#### TEXTE EXTRAIT
<<<<

Edition N° 8 – 5 mars 2025

Christophe Salgat : « Jeûner n’est pas juste une petite diète pour faire du bien à notre santé. Il s’agit de se priver pour se recentrer sur l’essentiel, en vue du spirituel. » (photo pad)

– Christophe, d’où vient le mot «carême»?
– Il vient du latin, «quadragesima», une expression qui fait mention du chiffre 40. Il s’agit des quarante jours avant Pâques, en référence aux quarante jours que Jésus a passés dans le désert à jeûner, et où il a affronté et vaincu les tentations du diable. Le carême est un temps qui nous est donné pour nous préparer à cette fête. Un temps privilégié pour préparer nos vies, notre intelligence et notre cœur à vivre la fête de Pâques.

– Quand le carême a-t-il été institué?
Au tout début du christianisme, à l’attention de ceux qui allaient être baptisés. A l’époque on baptisait surtout des adultes, qui se préparaient durant cette période de catéchèse intense à faire partie de l’Eglise instituée par Jésus. Il s’agissait de les aider à se tourner vers Dieu. Puis on s’est rendu compte que, si c’était bon pour eux, c’était tout aussi bon pour toutes celles et ceux qui étaient déjà devenus chrétiens.

– Quel est le symbolisme du mercredi des Cendres?

>>>>

#### À FAIRE
1: Dans l'entretien sur le carême, de quel mot latin vient « carême » ?
2: Résumez plus brièvement le paragraphe de l'entretien sur le carême qui commence par « Au tout début du christianisme ».
3: Reprenez l'entretien sur le carême à partir de la dernière question posée et poursuivez-le.

#### DONNÉES FOURNIES
<<<<

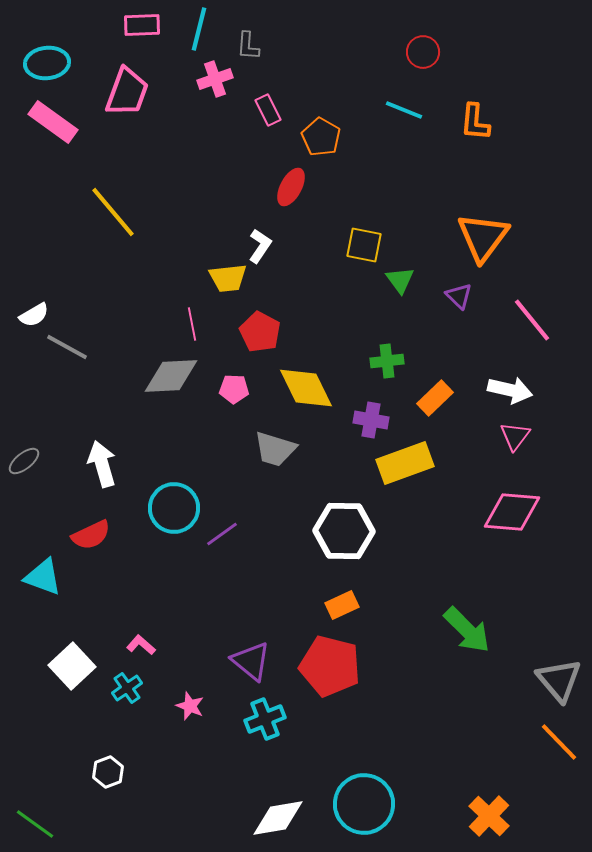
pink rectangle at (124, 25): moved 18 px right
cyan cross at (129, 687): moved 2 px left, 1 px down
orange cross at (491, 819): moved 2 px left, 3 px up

>>>>

#### RÉSULTATS DES TÂCHES
1: Il vient du latin « quadragesima », une expression qui fait mention du chiffre 40.

2: Le carême a été institué aux débuts du christianisme pour les futurs baptisés, surtout des adultes. Durant cette catéchèse intense, ils se préparaient à entrer dans l'Église et à se tourner vers Dieu. On a ensuite jugé cette période tout aussi bonne pour ceux qui étaient déjà chrétiens.

3:
Si notre âme est immortelle, il n’en va pas ainsi de notre corps. Le symbole sert à rappeler qu’un jour, notre corps physique finira par s’éteindre, par se désagréger et devenir des cendres. Nous sommes marqués sur le front avec de la cendre et cette phrase est prononcée: «Convertis-toi et crois à l’Evangile». En latin, «convertere» indique un changement de direction, retrouver à nouveau le sens afin de ne pas dériver. On peut faire un parallèle avec le Jubilé qui a lieu cette année au sein de l’Eglise catholique, et dont l’origine remonte au peuple juif. Il a lieu tous les vingt-cinq ans. Chez les Juifs, il avait lieu tous les cinquante ans. Il s’agit d’une remise à zéro des dettes, une redistribution des biens. Il y a un peu de cela aussi durant le carême: on remet les choses à plat, le compteur à zéro, afin d’être bien en phase avec le Seigneur. 

– Un élément important du carême est le jeûne et l’abstinence. En quoi consistent-ils?
– Jeûner n’est pas juste une petite diète pour faire du bien à notre santé. Il s’agit de se priver pour se recentrer sur l’essentiel, en vue du spirituel. Dans ce sens, le jeûne nous ouvre implicitement sur le partage. D’où toutes les actions chrétiennes entreprises durant ce temps pour soutenir son prochain, notamment les projets de l’Action de carême ou Pain pour le prochain. Se priver, en un mot, c’est renoncer à certaines choses pour pouvoir partager avec ceux qui ont moins que nous. Mais on peut aussi soutenir notre prochain en lui offrant notre temps, notre présence, surtout aux personnes esseulées, malades ou âgées. 

– L’ironie c’est que, même pour beaucoup de gens qui se disent chrétiens, le temps du carême est souvent celui d’une surconsommation de chocolat. Où est l’abstinence là-dedans?
– On peut jeûner de chocolat. Mais on peut aussi jeûner de télévision, de réseaux sociaux, d’internet, d’achats compulsifs en ligne, d’alcool et de viande, de gros mots, de bavardages inutiles, de sorties en société. On peut jeûner de plein de choses. Cela dit, le jeûne sous la forme de nourriture n’est pas prévu pour les enfants, ni pour les plus de 60 ans.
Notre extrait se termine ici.